Intrinsic camera parameters:

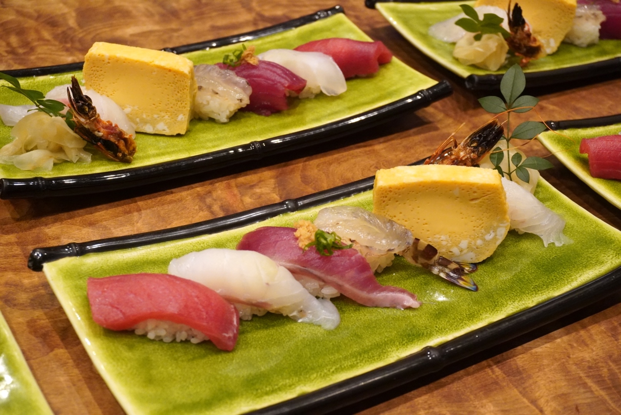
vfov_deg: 25.8
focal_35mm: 52
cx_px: 310
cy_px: 208
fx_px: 906
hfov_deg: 37.8
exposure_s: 1/60
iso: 4000
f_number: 6.3
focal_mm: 35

WORK ITEM >>
The expected output is each entry given again word for word, with pictures dropped.

ANSWER AREA >>
vfov_deg: 25.8
focal_35mm: 52
cx_px: 310
cy_px: 208
fx_px: 906
hfov_deg: 37.8
exposure_s: 1/60
iso: 4000
f_number: 6.3
focal_mm: 35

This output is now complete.